(RECORDS SHOWN begins)

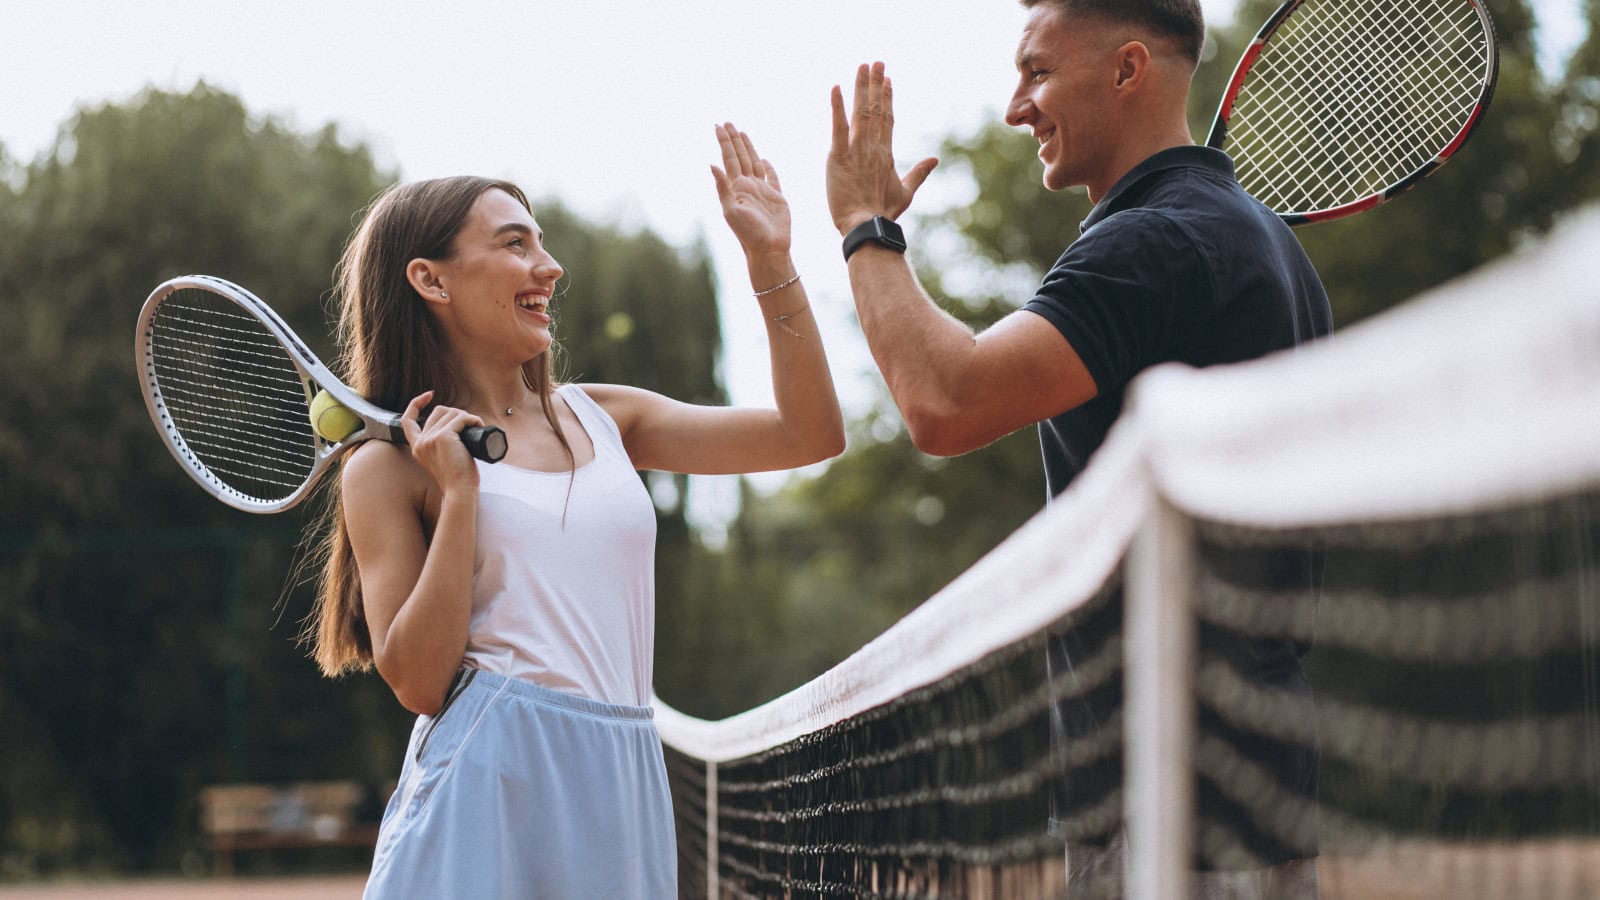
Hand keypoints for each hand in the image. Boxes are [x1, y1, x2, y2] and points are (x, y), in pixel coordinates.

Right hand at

(RECORDS SHOWN ends)
(RECORDS SHOWN begins)

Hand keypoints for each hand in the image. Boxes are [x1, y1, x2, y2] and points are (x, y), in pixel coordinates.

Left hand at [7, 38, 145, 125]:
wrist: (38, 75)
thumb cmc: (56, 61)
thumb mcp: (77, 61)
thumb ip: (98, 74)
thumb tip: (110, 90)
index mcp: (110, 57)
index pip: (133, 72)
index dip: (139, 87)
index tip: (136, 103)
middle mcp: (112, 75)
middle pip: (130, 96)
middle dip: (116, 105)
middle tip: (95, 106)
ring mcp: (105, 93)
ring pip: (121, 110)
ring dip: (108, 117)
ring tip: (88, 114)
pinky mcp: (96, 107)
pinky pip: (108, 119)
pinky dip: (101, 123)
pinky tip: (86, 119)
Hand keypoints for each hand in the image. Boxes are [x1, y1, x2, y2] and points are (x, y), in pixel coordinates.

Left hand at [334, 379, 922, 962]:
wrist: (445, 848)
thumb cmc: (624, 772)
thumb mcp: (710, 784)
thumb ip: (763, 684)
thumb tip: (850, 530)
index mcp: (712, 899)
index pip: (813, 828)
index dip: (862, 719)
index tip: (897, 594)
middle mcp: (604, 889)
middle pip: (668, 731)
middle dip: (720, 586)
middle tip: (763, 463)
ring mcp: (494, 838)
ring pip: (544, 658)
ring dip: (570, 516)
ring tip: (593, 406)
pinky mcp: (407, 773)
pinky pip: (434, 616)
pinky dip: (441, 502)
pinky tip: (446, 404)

(RECORDS SHOWN ends)
(RECORDS SHOWN begins)

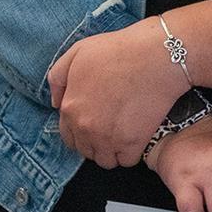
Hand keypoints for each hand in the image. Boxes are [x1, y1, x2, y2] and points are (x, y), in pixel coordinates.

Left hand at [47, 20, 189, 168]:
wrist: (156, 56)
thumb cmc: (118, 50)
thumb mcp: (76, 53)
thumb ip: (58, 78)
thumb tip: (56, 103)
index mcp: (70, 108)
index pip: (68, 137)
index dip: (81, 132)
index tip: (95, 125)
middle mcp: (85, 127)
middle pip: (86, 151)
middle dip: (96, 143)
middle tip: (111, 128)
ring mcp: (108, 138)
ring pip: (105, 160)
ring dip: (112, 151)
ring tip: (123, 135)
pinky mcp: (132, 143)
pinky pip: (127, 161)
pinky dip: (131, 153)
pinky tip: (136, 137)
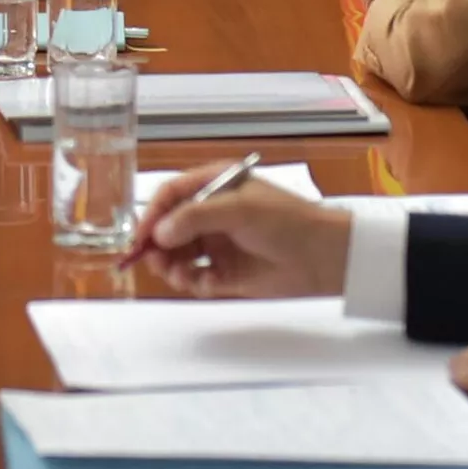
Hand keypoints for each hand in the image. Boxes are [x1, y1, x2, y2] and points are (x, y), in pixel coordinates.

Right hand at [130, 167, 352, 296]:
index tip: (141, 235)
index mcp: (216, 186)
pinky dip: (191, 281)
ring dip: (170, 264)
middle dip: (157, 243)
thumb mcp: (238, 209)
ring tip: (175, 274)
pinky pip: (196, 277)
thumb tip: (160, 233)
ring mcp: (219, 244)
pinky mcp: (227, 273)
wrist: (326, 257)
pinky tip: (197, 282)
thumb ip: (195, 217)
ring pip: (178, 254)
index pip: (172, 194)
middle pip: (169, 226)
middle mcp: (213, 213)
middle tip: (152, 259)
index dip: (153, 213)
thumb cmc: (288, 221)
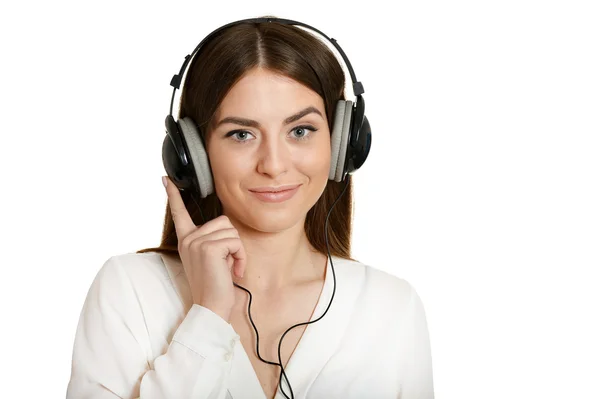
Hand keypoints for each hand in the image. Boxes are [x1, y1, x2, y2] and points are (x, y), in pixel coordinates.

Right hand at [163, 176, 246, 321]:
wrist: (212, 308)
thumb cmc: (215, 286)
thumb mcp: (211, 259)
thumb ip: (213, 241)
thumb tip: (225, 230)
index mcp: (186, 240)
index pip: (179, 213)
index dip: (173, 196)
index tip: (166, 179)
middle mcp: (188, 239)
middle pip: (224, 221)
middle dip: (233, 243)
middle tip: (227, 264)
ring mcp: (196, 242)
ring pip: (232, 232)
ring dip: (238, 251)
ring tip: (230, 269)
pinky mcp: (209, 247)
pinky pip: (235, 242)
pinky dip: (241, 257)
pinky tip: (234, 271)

(RECORDS SHOWN ends)

■ **WHAT THE TASK REQUIRES**: Quote the data above from the line containing "ring mcp: (494, 838)" to the line containing "pinky tip: (446, 404)", inclusive, and stop.

■ **RESPONSE FOR THIS EXERCISE**:
ring mcp: (494, 838)
ring pip: (544, 658)
ring dip: (570, 516)
ring tip: (593, 406)
pinky mcp: (407, 773)
pinky pip: (434, 616)
pinky dip: (441, 502)
pinky tip: (446, 404)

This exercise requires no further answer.